The Atlanta Journal-ConstitutionApril 23, 2013 

Pickling is an ancient way of preserving foods, but it’s become a modern-day darling on restaurant menus, especially in the South.

Pickles are created in cold-water brine with salt, vinegar, sugar and spices.

Good pickles, whether from okra or cucumbers, are crunchy and retain their garden-fresh colors.

Because pickled fruits or vegetables aren’t heat treated, their nutritional value stays pretty intact. Another benefit: The fermentation process produces “friendly” probiotic bacteria, which contribute to digestive health.
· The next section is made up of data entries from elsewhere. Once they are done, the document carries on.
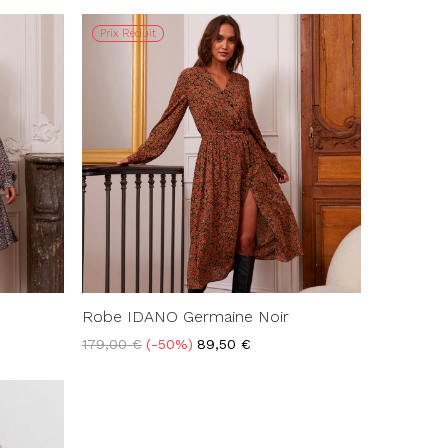
base
Prix Réduit
Robe IDANO Germaine Noir
Prix
Prix
179,00 €
-50%
89,50 €
de
base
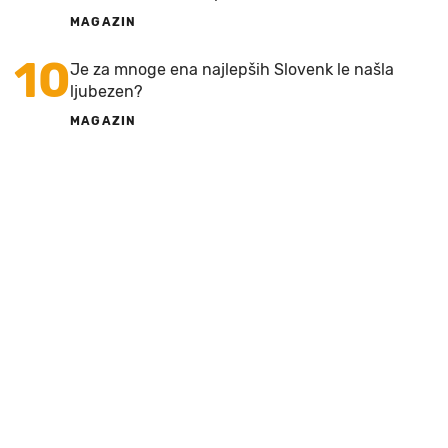
MAGAZIN
10
Je za mnoge ena najlepših Slovenk le našla
ljubezen?
MAGAZIN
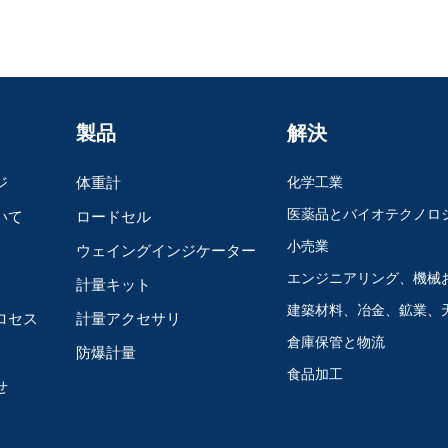
製品
解決
ジ
体重計
化学工業
医薬品とバイオテクノロ
いて
ロードセル
小売業
ウェイングインジケーター
エンジニアリング、機械
計量キット
建築材料、冶金、鉱業、
ロセス
計量アクセサリ
倉庫保管と物流
防爆計量
食品加工
せ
One nutritional downfall is the high sodium content because significant salt is used in pickling. But don’t try to make reduced-sodium pickles at home.

Tips on the University of Georgia’s National Center for Home Food Preservation website caution against cutting back on salt: “The salt used in making brined pickles not only provides characteristic flavor but also is vital to safety and texture.” Salt inhibits the growth of bad bacteria.

If you’re concerned about sodium intake, pickles are not your pal.

One small dill pickle contains 324 milligrams of sodium. (We’re supposed to limit intake to 1,500 milligrams per day.) Instead, if you’re craving pickles, how about an appetizing antidote? Registered dietitian Marisa Moore recommends pairing pickles with potassium-containing foods: “Potassium blunts the effect of sodium in the body and helps control blood pressure.” Fortunately, there are plenty of tasty potassium sources, including beans, peas, greens, tomatoes, okra, sweet potatoes and bananas.